Former UK defence secretary Penny Mordaunt on Sunday became the ninth Conservative MP to launch a bid to replace Prime Minister Boris Johnson, as the already fractious race promptly focused on tax.
Mordaunt, 49, an ex-navy reservist who has also held several senior ministerial roles, is not among the frontrunners to succeed Johnson in recent polls of Tory party members ultimately set to choose their new leader.
But such contests are notoriously unpredictable, and with more than a dozen lawmakers from multiple factions of the ruling party potentially set to run, political commentators say few contenders can be discounted.
The early favourite is former finance minister Rishi Sunak, who launched his campaign Friday after helping to kickstart the cabinet revolt that led to Johnson’s forced resignation Thursday.
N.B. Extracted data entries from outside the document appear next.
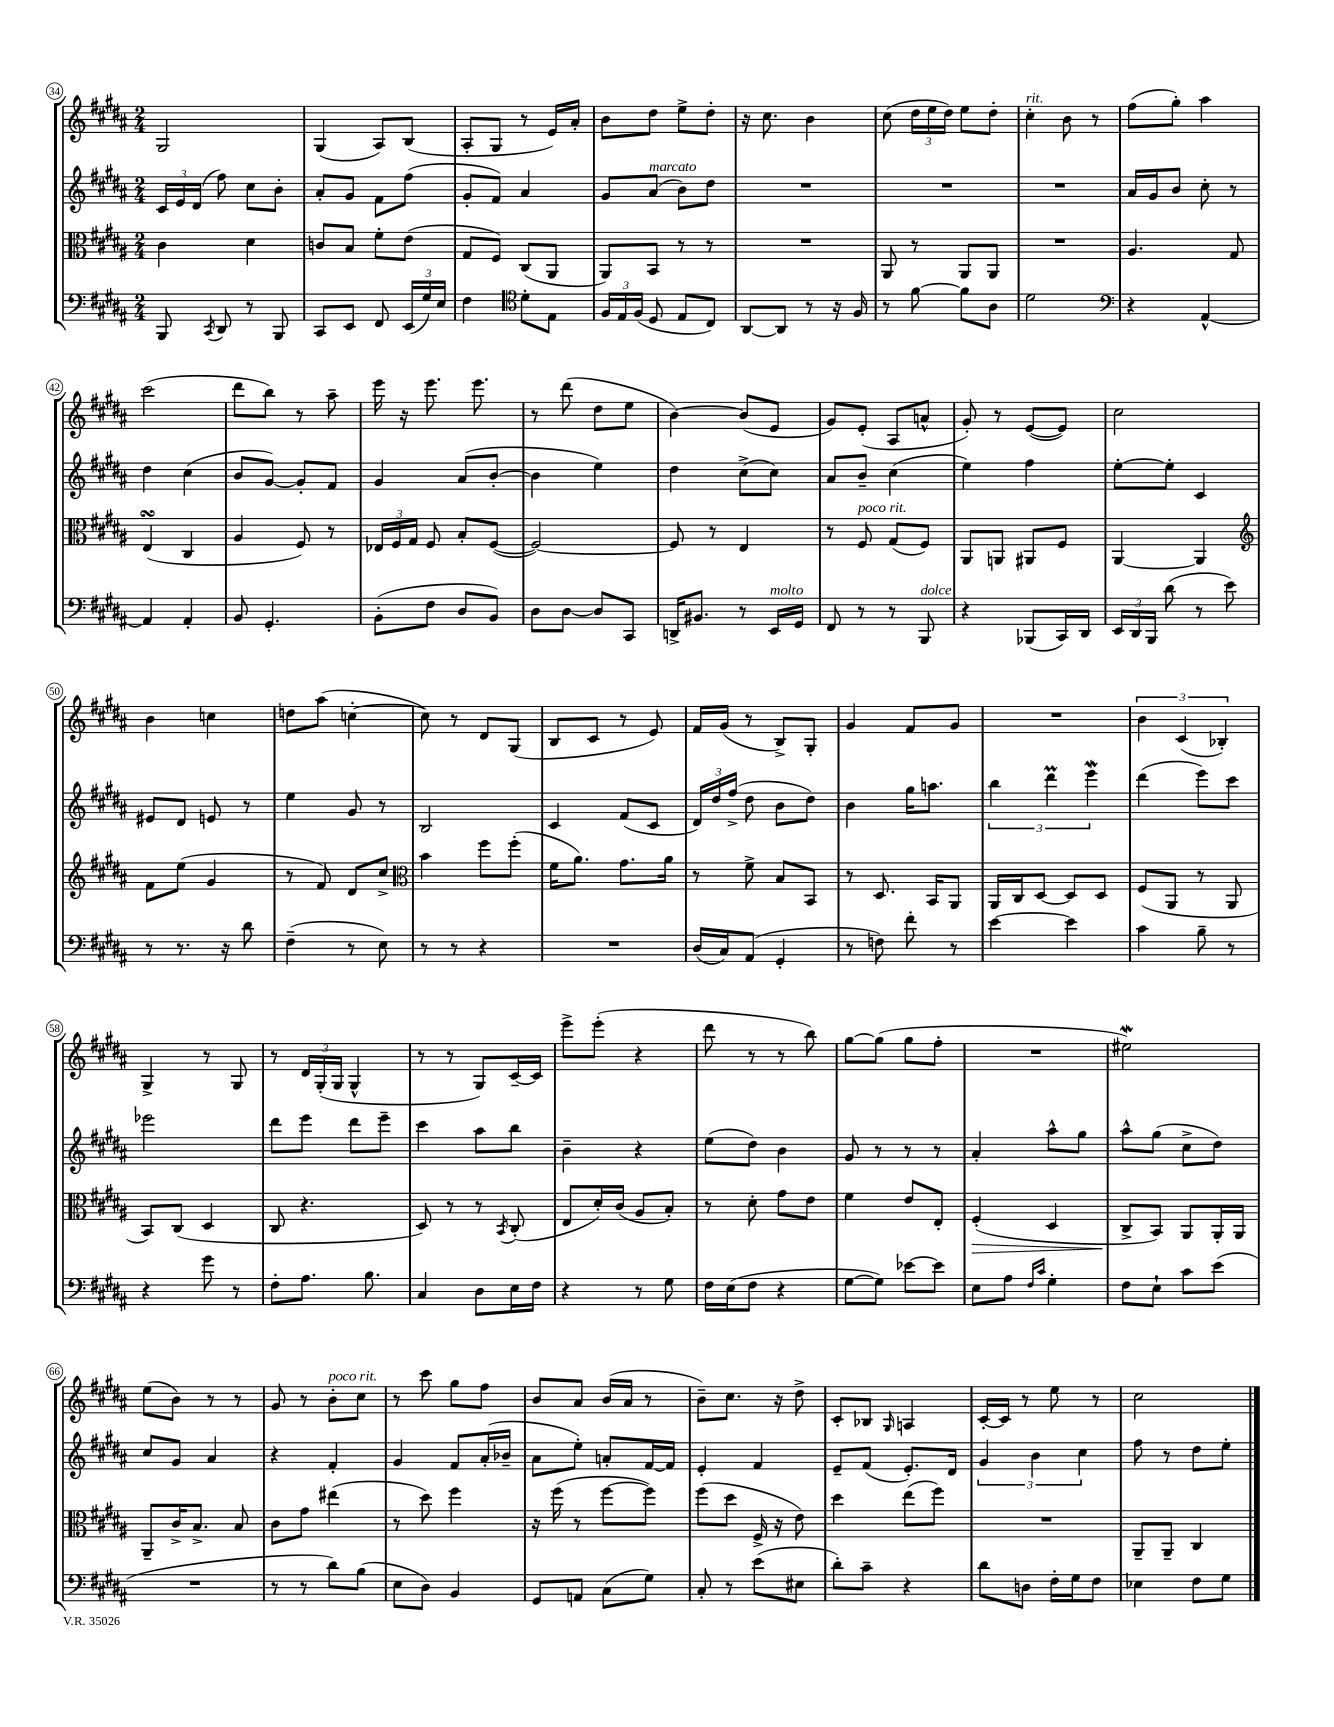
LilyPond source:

<<
\new StaffGroup <<
\new Staff = "s0" {
    \clef treble \key b \major \numericTimeSignature \time 2/4
    \autoBeamOff gis2 |
    gis4( ais8[) b8]( |
    ais8[-. gis8] r8 e'16[) ais'16]-. |
    b'8[ dis''8] e''8[-> dis''8]-. |
    r16 cis''8. b'4 |
    cis''8( \tuplet 3/2 { dis''16[ e''16 dis''16]) } e''8[ dis''8]-. |
    cis''4-.^\markup { \italic "rit." } b'8 r8 |
    fis''8[( gis''8]-.) ais''4 |
    cis'''2( |
    dis'''8[ b''8]) r8 ais''8-- |
    e'''16 r16 e'''8. e'''8. |
    r8 dis'''8( dis''8[ e''8] |
    b'4~) b'8[( e'8] |
    gis'8[) e'8]-.( ais8[ a'8]-^ |
    gis'8-.) r8 e'8[~( e'8]) |
    cis''2 |
    b'4 c''4 |
    d''8[ ais''8]( c''4~-. |
    c''8) r8 dis'8[ gis8]( |
    b8[ cis'8] r8 e'8) |
    fis'16[ gis'16]( r8 b8[->) gis8]-. |
    gis'4 fis'8[ gis'8] |
    R2 |
    \tuplet 3/2 { b'4 cis'4( bes4-.) } |
    gis4-> r8 gis8 |
    r8 \tuplet 3/2 { dis'16[ gis16-.( gis16] } gis4-^ |
    r8 r8 gis8[) cis'16~-- cis'16] |
    e'''8[-> e'''8]-.( r4 |
    dis'''8 r8 r8 b''8) |
    gis''8[~ gis''8]( gis''8[ fis''8]-. |
    R2 |
    eis''2\mordent) |
    e''8[( b'8]) r8 r8 |
    gis'8 r8 b'8[-.^\markup { \italic "poco rit." } cis''8] |
    r8 cis'''8 gis''8[ fis''8] |
    b'8[ ais'8] b'16[( ais'16] r8 |
    b'8[--) cis''8.] r16 dis''8-> |
    cis'8[-. bes8] \grace { gis16 } a4 |
    cis'16[~-. cis'16] r8 e''8 r8 |
    cis''2 \bar "|." |
}
\new Staff = "s1" {
    \clef treble \key b \major \numericTimeSignature \time 2/4
    \autoBeamOff \tuplet 3/2 { cis'16[ e'16 dis'16]( } fis''8) cis''8[ b'8]-. |
    ais'8[-. gis'8] fis'8[ fis''8]( |
    gis'8[-. fis'8]) ais'4 |
    gis'8[ ais'8]^\markup { \italic "marcato" }( b'8[) dis''8] |
    R2 |
    R2 |
    R2 |
    ais'16[ gis'16 b'8] cis''8-. r8 |
    dis''4 cis''4( |
    b'8[ gis'8]~) gis'8[-. fis'8] |
    gis'4 ais'8[( b'8]~-. |
    b'4 e''4) |
    dis''4 cis''8[->( cis''8]) |
    ais'8[ b'8]-- cis''4( |
    e''4) fis''4 |
    e''8[~-. e''8]-. cis'4 |
    eis'8[ dis'8] e'8 r8 |
    e''4 gis'8 r8 |
    b2 |
    cis'4 fis'8[( cis'8] |
    \tuplet 3/2 { dis'16[) dis''16 fis''16]->( } dis''8 b'8[ dis''8]) |
    b'4 gis''16[ a''8.] |
    \tuplet 3/2 { b''4 dis'''4\prall e'''4\mordent } |
    dis'''4( e'''8[) cis'''8] |
    ees'''2 |
    dis'''8[ e'''8] dis'''8[ e'''8]-- |
    cis'''4 ais''8[ b''8] |
    b'4-- r4 |
    e''8[( dis''8]) b'4 |
    gis'8 r8 r8 r8 |
    ais'4-. ais''8[-^ gis''8] |
    ais''8[-^ gis''8]( cis''8[-> dis''8]) |
    cis''8[ gis'8] ais'4 |
    r4 fis'4-. |
    gis'4 fis'8[ ais'16-.( bes'16]-- |
    ais'8[ e''8]-.) a'8[-. fis'16~ fis'16] |
    e'4-. fis'4 |
    e'8[-- fis'8]( e'8.[-.) dis'16] |
    \tuplet 3/2 { gis'4 b'4 cis''4 } |
    fis''8 r8 dis''8[ e''8]-. \bar "|." |
}
\new Staff = "s2" {
    \clef alto \key b \major \numericTimeSignature \time 2/4
    \autoBeamOff cis'4 dis'4 |
    c'8[ b8] fis'8[-. e'8]( |
    gis8[ fis8]) cis8[( ais,8] |
    ais,8[) b,8] r8 r8 |
    R2 |
    ais,8 r8 ais,8[ ais,8] |
    R2 |
    ais4. gis8 |
    e4\turn( cis4 |
    ais4 fis8) r8 |
    \tuplet 3/2 { ees16[ fis16 gis16] } fis8 b8[-. fis8]~( |
    fis2~) |
    fis8 r8 e4 |
    r8 fis8^\markup { \italic "poco rit." } gis8[( fis8]) |
    ais,8[ a,8] ais,8[ fis8] |
    ais,4~ ais,4 |
    \clef treble fis'8[ e''8]( gis'4 |
    r8 fis'8) dis'8[ cis''8]-> |
    \clef alto b'4 fis''8[ fis''8]-.( |
    fis'16[ ais'8.]) gis'8.[ ais'16] |
    r8 fis'8-> b8[ b,8] |
    r8 dis8. b,16[ ais,8] |
    ais,16[ cis16 dis8]~ dis8[ dis8] |
    fis8[( ais,8] r8 ais,8 |
    b,8[) cis8]( dis4 |
    cis8 r4. |
    dis8) r8 r8 \acciaccatura { b,8 } cis8-.( |
    e8[ dis'16-.) cis'16]( ais8[ b8]-.) |
    r8 dis'8-. gis'8[ e'8] |
    fis'4 e'8[ e8]-. |
    fis4-.\>( dis4 |
    cis8[->\! b,8]) ais,8[ ais,16-. ais,16] |
    ais,8[-- cis'16-> b8.]-> b8 |
    cis'8[ gis'8] eis''4( |
    r8 dis''8) fis''4 |
    r16 fis''16( r8 fis''8[~ fis''8]) |
    fis''8[( dis''8] fis16-> r16 e'8) |
    dis''4 e''8[( fis''8]) |
    R2 |
    ais,8[-- ais,8]-- cis4 \bar "|." |
}
\new Staff = "s3" {
    \clef bass \key b \major \numericTimeSignature \time 2/4
    \autoBeamOff b,,8 \acciaccatura { cis,8 } dis,8 r8 b,,8 |
    cis,8[ e,8] fis,8 \tuplet 3/2 { e,16[( gis16) e16] } |
    fis4 \clef tenor dis'8[-. e8] |
    \tuplet 3/2 { fis16[ e16 fis16]( } dis8 e8[ cis8]) |
    ais,8[~ ais,8] r8 r16 fis16 |
    r8 fis'8~ fis'8[ ais8] |
    dis'2 |
    \clef bass r4 ais,4~-^ |
    ais,4 ais,4-. |
    b,8 gis,4.-. |
    b,8[-.( fis8] dis8[ b,8]) |
    dis8[ dis8]~ dis8[ cis,8] |
    d,16[-> bis,8.] r8 e,16[^\markup { \italic "molto" } gis,16] |
    fis,8 r8 r8 b,,8^\markup { \italic "dolce" } |
    r4 bes,,8[( cis,16) dis,16] |
    \tuplet 3/2 { e,16[ dis,16 b,,16] } dis'8( r8 e'8) |
    r8 r8. r16 dis'8 |
    fis4--( r8 e8) |
    r8 r8 r4 |
    R2 |
    dis16[( cis16) ais,8]( gis,4-. |
    r8 f8) fis'8-. r8 |
    e'4~ e'4 |
    cis'4 b8-- r8 |
    r4 gis'8 r8 |
    fis8[-. ais8.] b8. |
    cis4 dis8[ e16 fis16] |
    r4 r8 gis8 |
    fis16[ e16( fis8] r4 |
    gis8[~ gis8]) ees'8[~ ees'8] |
    e8[ ais8] \grace { fis16[ cis'16] } gis4-. |
    fis8[ e8]-! cis'8[ e'8]( |
    R2 |
    r8 r8 dis'8[) b8]( |
    e8[ dis8]) b,4 |
    gis,8[ a,8] cis8[( gis8]) |
    cis8-. r8 e'8[( eis8] |
    dis'8[-.) cis'8]-- r4 |
    dis'8[ d8] fis16[-. gis16 fis8] |
    ees4 fis8[ gis8] \bar "|." |
}
>>
>>
\layout { \context { \Score currentBarNumber = #34 \override BarNumber.stencil = #(make-stencil-circler 0.1 0.3 ly:text-interface::print) } }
He is now drawing early fire from Johnson loyalists and rival candidates.
Sunak and former health minister Sajid Javid — who has also declared his candidacy — both resigned late Tuesday, prompting dozens of more junior colleagues to follow suit.
That forced Johnson to then quit as Tory leader 36 hours later.
But the 58-year-old leader, whose three-year premiership has been defined by scandal, the country’s departure from the European Union and the Covid pandemic, said he would stay on until his successor is selected.
Former foreign secretary Jeremy Hunt, who finished runner-up to Johnson in the last contest in 2019, announced he will stand again late Saturday.
Current finance minister Nadhim Zahawi — only appointed to the post Tuesday — and Transport Secretary Grant Shapps have also launched bids.
They join attorney general and arch-Brexiteer Suella Braverman, the relatively unknown former equalities minister Kemi Badenoch, and backbench Tory MP Tom Tugendhat on the growing candidate list.
Foreign Secretary Liz Truss, a frontrunner in recent surveys, is among those expected to still announce.
But Defence Secretary Ben Wallace, who has impressed in the role and been one of Tory members’ favourites, said Saturday he would not stand after a discussion with colleagues and family.
Taxation is already a key dividing line in the race, as Britain faces the toxic combination of high inflation and rampant cost-of-living increases alongside stagnant growth and relatively high tax rates.